It's about 45 degrees Celsius on a Thursday afternoon, and Mrs Gupta is out on the streets of New Delhi protesting. She usually buys her weekly stock of vegetables at this time. So, what drove this homemaker to turn protestor?

"My husband works as an adminstrator and earns around $500 a month. We have three children and going by the way his salary is, we have to save every rupee to put them through college," she says.

"Prices are increasing but our standard of living isn't. I want our government to listen to our demands."

It's a common worry among other middle-class Indians. The economy is at its lowest ebb in years, and the standard of living is not matching people's aspirations. It is clearly something many haven't prepared for.

'The Indian dream'

Since the 1990's when India's economy opened up from the shackles of state control, it's been in the headlines for doing (almost) everything economically right.

Double-digit growth figures, rising income levels and being a darling with global investors was what the Indian growth story was all about. So, instead of waiting for rich relatives to visit from abroad, many Indians could now afford to buy fridges, microwaves and, yes, even imported chocolate in their own country.

This argument, of course, excludes millions of others who still live on the barest of essentials. India's burgeoning middle class, however, now had a shot at finally aspiring to the 'Indian dream'. A dream which involved good jobs, better salaries and a college education for their kids.

That dream is now collapsing.

The Indian rupee has fallen to its worst levels, dropping its value by 25 per cent against the US dollar in less than a year. The latest GDP figures released on Thursday show that growth has slowed to 5.3 per cent, much less than a government forecast of 6.9 per cent. Plus, India's trade deficit has widened to $180bn from a projected $160bn.

"Lower GDP growth means lower economic activity. Lower economic activity means that the incomes of people would be less than when the economy was at eight to nine per cent," Sunil Sinha, an economist from CRISIL India, told Al Jazeera.

"Similarly it will also impact the business as the topline of businesses would not be able to grow at the same base as when the economy was growing at eight to nine per cent."

In a nutshell, that's not good news. Fewer jobs will be created, salaries won't increase and because of a heavier import bill, domestic inflation will also rise.

So people like Mamata will have to learn to dream less. She works as a security guard in one of central Delhi's posh buildings and tells me how she's being affected by the current crisis.
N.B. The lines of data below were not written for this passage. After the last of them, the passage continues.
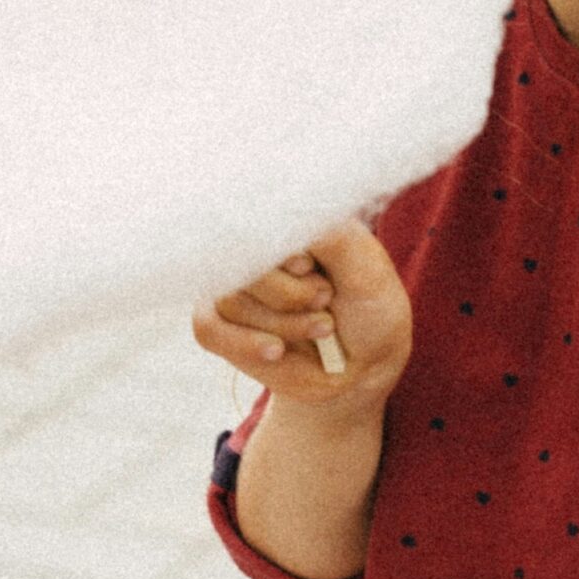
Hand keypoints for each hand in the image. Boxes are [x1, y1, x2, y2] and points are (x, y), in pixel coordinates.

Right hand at [192, 220, 411, 411]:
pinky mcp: (218, 321)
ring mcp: (233, 284)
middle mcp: (254, 247)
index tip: (308, 267)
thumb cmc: (369, 309)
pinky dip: (245, 343)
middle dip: (289, 294)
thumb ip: (330, 235)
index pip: (255, 219)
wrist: (364, 364)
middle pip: (241, 263)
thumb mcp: (366, 269)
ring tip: (322, 328)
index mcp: (288, 221)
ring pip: (231, 299)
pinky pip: (208, 328)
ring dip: (284, 324)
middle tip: (325, 300)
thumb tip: (283, 214)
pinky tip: (277, 350)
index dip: (280, 253)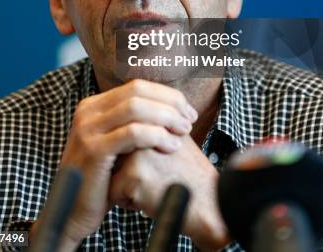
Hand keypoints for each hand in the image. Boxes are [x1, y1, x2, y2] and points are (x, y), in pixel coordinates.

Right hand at [32, 79, 197, 250]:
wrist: (74, 214)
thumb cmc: (104, 180)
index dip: (166, 95)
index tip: (187, 111)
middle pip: (138, 91)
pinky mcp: (94, 150)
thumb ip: (134, 123)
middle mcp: (87, 111)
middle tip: (189, 120)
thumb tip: (171, 107)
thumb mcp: (116, 143)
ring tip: (183, 132)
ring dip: (166, 117)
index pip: (137, 86)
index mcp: (94, 105)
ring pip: (136, 108)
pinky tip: (171, 146)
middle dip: (169, 103)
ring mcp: (88, 129)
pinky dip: (157, 136)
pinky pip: (133, 133)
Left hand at [109, 135, 230, 251]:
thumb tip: (123, 131)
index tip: (162, 167)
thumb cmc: (190, 176)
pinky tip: (153, 200)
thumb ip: (152, 130)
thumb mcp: (174, 140)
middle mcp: (143, 129)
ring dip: (128, 185)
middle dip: (130, 171)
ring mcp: (137, 150)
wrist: (210, 203)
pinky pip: (114, 194)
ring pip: (112, 174)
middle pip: (116, 156)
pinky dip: (130, 203)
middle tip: (161, 177)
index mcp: (151, 119)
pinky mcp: (134, 174)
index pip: (123, 141)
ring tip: (157, 186)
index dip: (138, 161)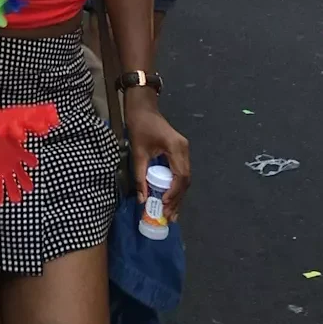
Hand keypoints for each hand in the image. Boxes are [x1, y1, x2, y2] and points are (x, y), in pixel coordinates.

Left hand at [124, 95, 189, 217]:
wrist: (143, 107)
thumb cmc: (139, 125)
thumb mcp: (137, 152)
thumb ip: (140, 176)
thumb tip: (142, 199)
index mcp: (176, 148)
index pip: (181, 176)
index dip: (174, 193)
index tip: (164, 204)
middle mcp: (185, 150)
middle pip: (185, 180)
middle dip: (177, 199)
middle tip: (169, 216)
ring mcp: (184, 151)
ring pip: (184, 178)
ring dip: (177, 195)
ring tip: (171, 213)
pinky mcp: (180, 152)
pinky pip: (180, 173)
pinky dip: (175, 186)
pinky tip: (170, 198)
"Everything is becoming more expensive. Petrol, cooking gas, even essentials like milk and yoghurt," she says. "I asked my bosses for a raise but they said they can't even think about it for another year."

Her dream to send her daughter to a good college may now be lost, if her savings don't match up with what she spends.
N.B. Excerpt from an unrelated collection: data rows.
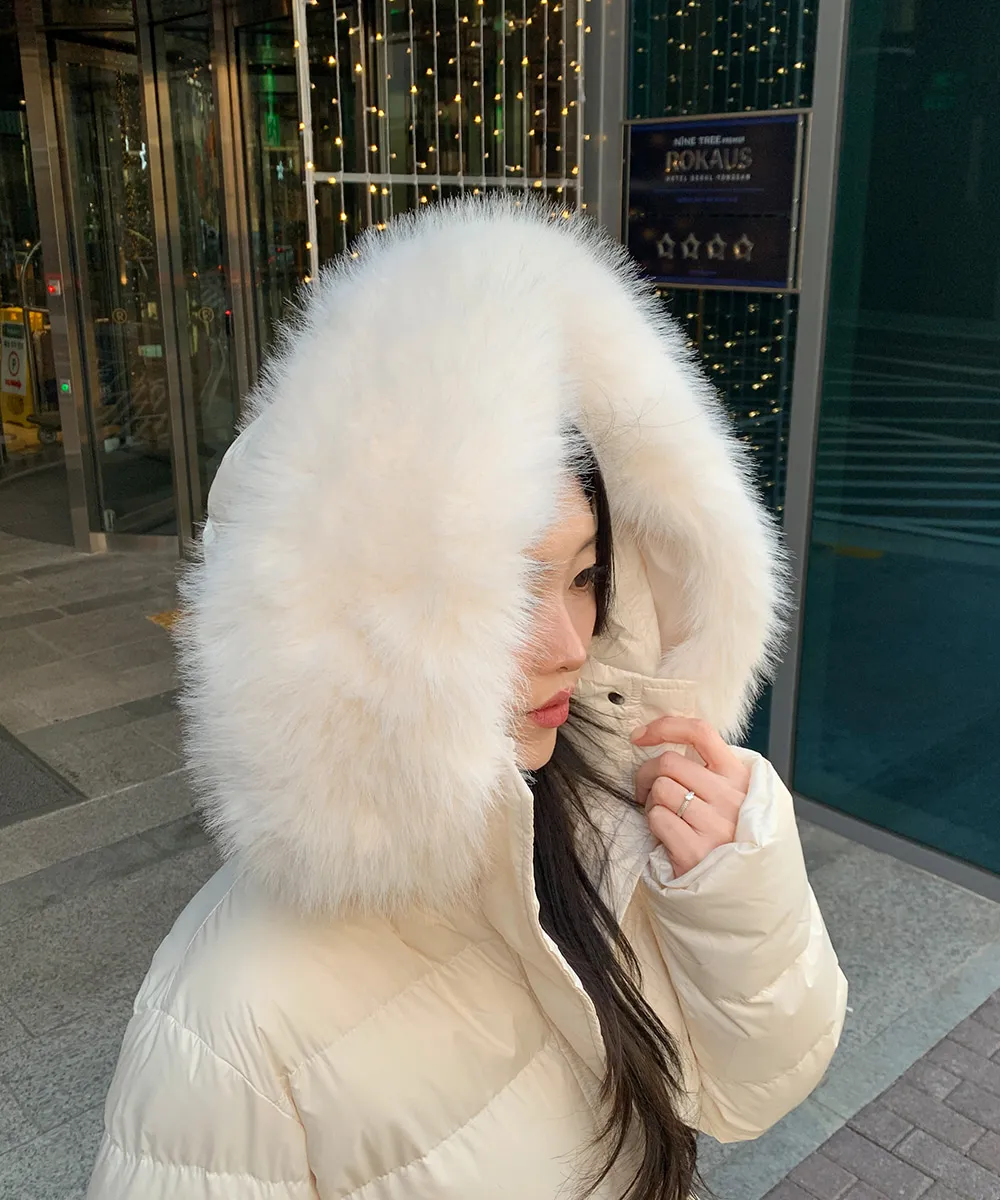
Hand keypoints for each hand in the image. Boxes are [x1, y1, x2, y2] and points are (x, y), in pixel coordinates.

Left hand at [631, 717, 750, 877]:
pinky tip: (668, 837)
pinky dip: (654, 825)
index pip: (700, 733)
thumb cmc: (729, 839)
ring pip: (660, 789)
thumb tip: (662, 742)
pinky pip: (656, 818)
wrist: (745, 893)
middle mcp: (732, 798)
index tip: (639, 736)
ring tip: (666, 817)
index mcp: (740, 778)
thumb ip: (710, 772)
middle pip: (669, 762)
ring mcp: (715, 825)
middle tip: (646, 791)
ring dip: (652, 802)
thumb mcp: (733, 799)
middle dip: (646, 774)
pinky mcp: (695, 851)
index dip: (664, 727)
Austere times for the affluent

It's not just India's middle class who are tightening their belts. These are also austere times for the affluent.

Rishi Malhotra owns a spark plug manufacturing factory in the suburb of Noida. His factory's annual turnover is around $20m. The falling rupee, however, has meant that the cost of importing goods has shot up.

"We were always told that India's growth would never come down to less than nine per cent," he says. 

"We survived the global meltdown and thought we would do much better than the rest of the world.

"But the government hasn't infused us with enough confidence. My costs have gone up mainly because the currency has been fluctuating wildly," he says.

So, to stabilise the economy, the government last week decided to raise petrol prices. Petrol is heavily subsidised in India and this subsidy is one of the biggest drains on the country's budget.

The domino effect of that decision has been Thursday's strike. And that's why Gupta says she's going to fight. Even if it means sweating it out in the blistering heat of an Indian summer.